There’s something to be said about good art. It endures. Part of the reason it endures is people can find multiple interpretations and meanings within the art. Iron Maiden? They’re fucking art.
I was TODAY old when I finally put two and fucking two together regarding a pair of albums I’ve listened to in tandem for decades. Iron Maiden’s first releases, the self-titled album, and their sophomore effort, Killers. Both albums feature the band’s original line up, including vocalist Paul Di’Anno. The songs on these albums are very different from the songs that followed on The Number of the Beast and after. And today? I finally realized they are a two-part conceptual story. A supernatural rock opera if I dare say. Or maybe Operation Mindcrime, the punk version.
“You’re high, Tom!”
That may be so, but it doesn’t change the facts, and the first two Iron Maiden Steve Harris penned albums do indeed tell a story. Was this intentional? I wouldn’t be so brash as to think it was. Steve wrote songs and each had their own inspirations. This is full of serial killing, wannabe vampires, and drug-inspired dreams. Hammer movies, hookers, and hallucinogenics make up the rest.

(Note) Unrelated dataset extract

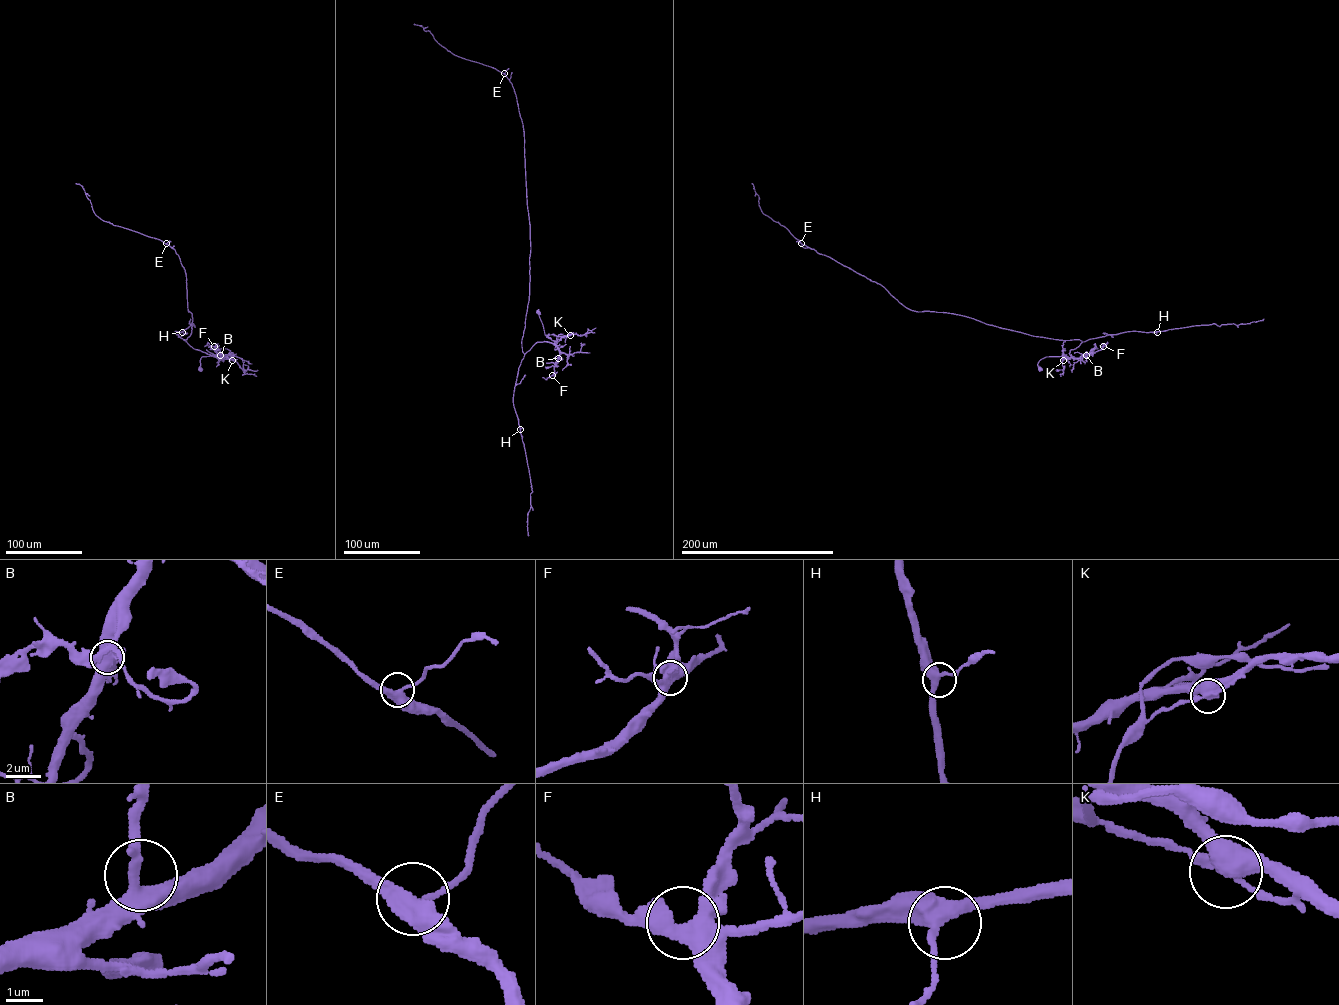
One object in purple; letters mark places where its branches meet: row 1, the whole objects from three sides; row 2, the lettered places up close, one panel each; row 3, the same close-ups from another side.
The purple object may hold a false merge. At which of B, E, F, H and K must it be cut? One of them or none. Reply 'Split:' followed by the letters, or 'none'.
Split: K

The first two Iron Maiden albums tell the story of Eddie (What else would his name be?), a serial killer who fancies himself to be a vampire (The theme of retaining your youth is prevalent through the songs on both albums). Eddie believes he can stay young forever through his murders, by torturing his victims. He likes taking them down on city streets. His weapon of choice is a hatchet. Then he takes them back to his lair… for some private fun and ritual torture.
Let’s look at the track listings, and go into more depth with each. Much of it is cursory. I’m providing only a bit of logic and interpretation of the songs. I’m sure more connections int he story can be built from what I present.

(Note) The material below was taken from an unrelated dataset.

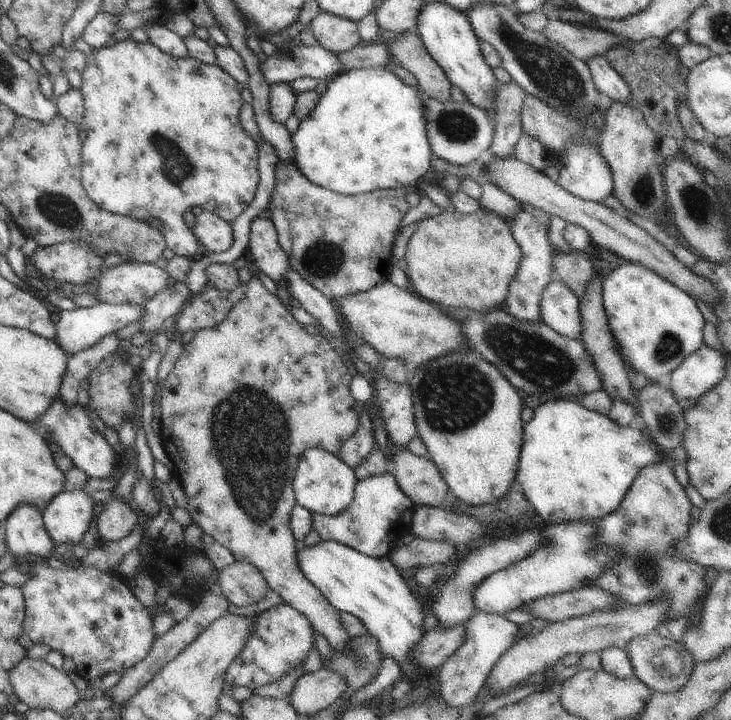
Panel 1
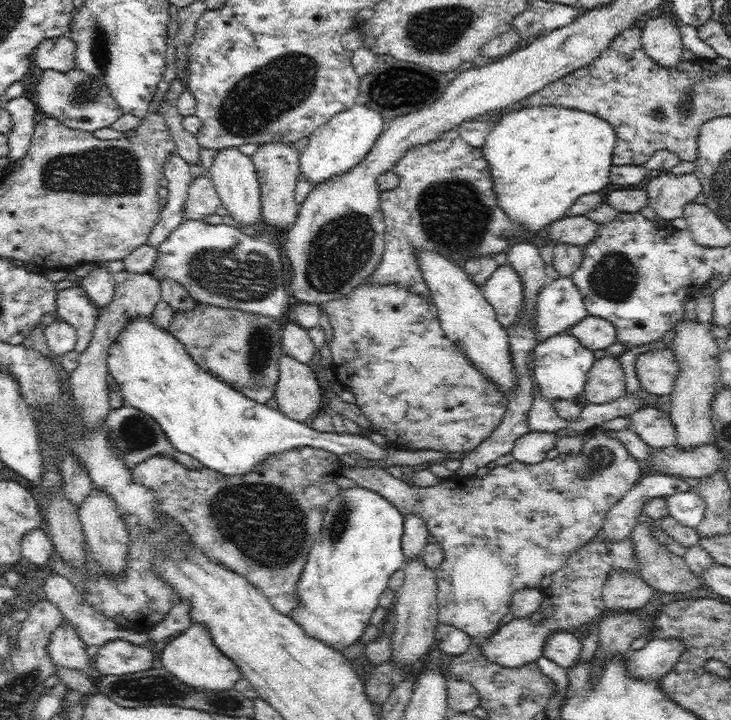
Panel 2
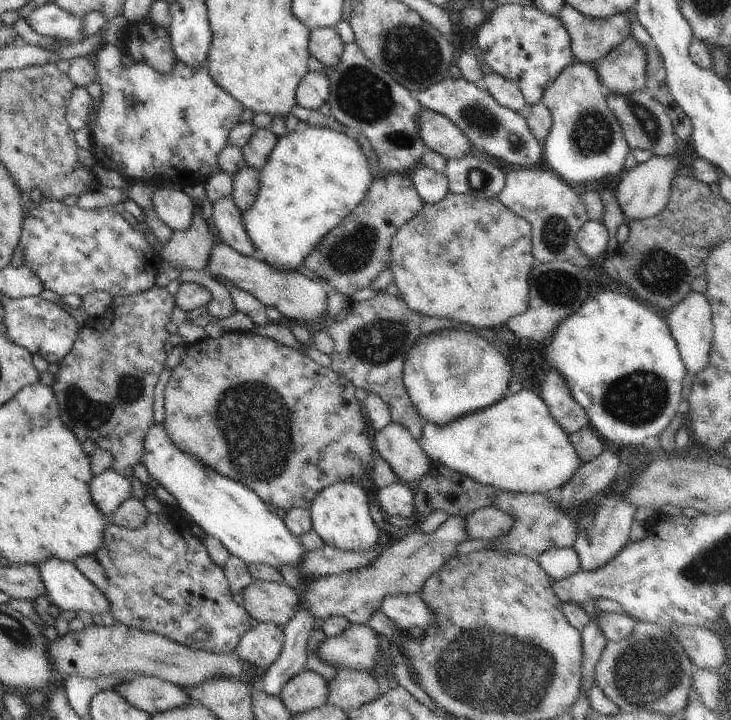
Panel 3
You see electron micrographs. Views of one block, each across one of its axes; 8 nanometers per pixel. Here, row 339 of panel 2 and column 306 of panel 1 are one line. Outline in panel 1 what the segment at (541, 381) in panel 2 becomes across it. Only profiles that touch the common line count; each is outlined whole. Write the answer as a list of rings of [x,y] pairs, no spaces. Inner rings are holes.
[[[322,540],[320,544],[310,546],[310,548],[306,548],[304,542],[298,544],[296,546],[296,554],[298,554],[298,556],[296,556],[298,568],[302,570],[302,574],[304,574],[306,578],[309,578],[314,586],[318,587],[318,590],[322,592],[322,596],[324,596],[336,610],[353,614],[364,623],[367,632],[370,632],[370,634],[378,640],[380,652],[384,654],[384,657],[390,656],[390,658],[394,658],[394,660],[398,662],[403,678],[416,679],[422,674],[418,671],[418,666],[412,662],[410,654],[412,654],[412,650],[418,646],[418,642],[422,640],[422,636],[425,634],[424,612],[422,612],[422,606],[420,606],[420,602],[416,600],[416,596],[410,592],[410,588],[400,575],[399,570],[387,556],[372,558],[340,542]]]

Iron Maiden, boasting Eddie under a street light. This is how Eddie perceives himself to be, a strung-out, drug-addicted teenager, emaciated and wraithlike. “Prowler” opens the album, and with it, we get our cold open. We don’t know Eddie is a killer, yet. But we do know he likes to stalk women and girls at night. His dreams are filled with fantasies, fueled by the drugs he takes, and “Remember Tomorrow” exemplifies this. The album’s anthem is “Running Free”, it is Eddie’s ballad of liberation and leads to his first kill (“Pulled her (killed her?) at the bottle top” “Now all the boys are after me, that’s the way it’s gotta be”).
As it turns out, Eddie is a HUGE fan of Hammer horror films. In the epic “Phantom of the Opera”, Eddie sees his next victim through the eyes of a Hammer Horror character. He’s turned on by the screams of his victims (“You know I’m helpless from your mesmerizing catcall.”) and it alludes to Eddie’s secret torture room with its last verse, “You haunt me you taunt me you torture me back at your lair”, which is told from his victim’s POV. “Transylvania” keeps us in Hammer-land, as Eddie visualizes himself as the Prince of Darkness, Count Dracula himself.
“Strange World” tells of Eddie’s drug-induced dream state. The police are on his trail in “Sanctuary” But he hides out with his girlfriend, “Charlotte the Harlot” a local prostitute. She can’t believe he would do these things. Then he tries to kill her in his torture room, which features, you guessed it, an “Iron Maiden”, among other devices of torture. Think SAW but he’s having a grand old time administrating the pain. The album ends, open-ended…
Killers, the cover to which features Eddie using his ax, doesn’t fuck around bringing us back into things. It opens with another dream sequence, Eddie on the run as the “Ides of March” loom over him. He’s a “Wrathchild”, on the run from English authorities. He lands in France, and can’t stop his murdering ways. “Murders in the Rue Morgue” He kills in a much-publicized case he again sees through the eyes of Hammer Horror film… and goes on the lam again. He starts to feel regret in “Another Life” wherein he fights with the urge to kill. But his mania has made him think he’s a God, as evident with “Genghis Khan”.
In “Innocent Exile”, this one really gets you, as Eddie is trying to blame his sickness on the murders. He’s on the run, far from home, scared and hungry to murder without the worry of capture. But things really get crazy when he starts seeing the ghosts of his victims following him around in Twilight Zone. This builds to the epic “Killers”, the anthemic opus of the story, where Eddie goes on a killing spree as he makes his way back to England. In “Prodigal Son”, he dreams of Charlotte and sees her as both a mother figure and a demoness. He prays to the Devil’s wife to give him guidance, on what he should do. He finally returns to England in “Purgatory”, but his actions have damned him. He was on the run for 3 years… and always will be as the closer, “Drifter”, indicates. The story ends with Eddie being upbeat, accepting who and what he is. He’s on the run, once again… but that’s the way it’s got to be.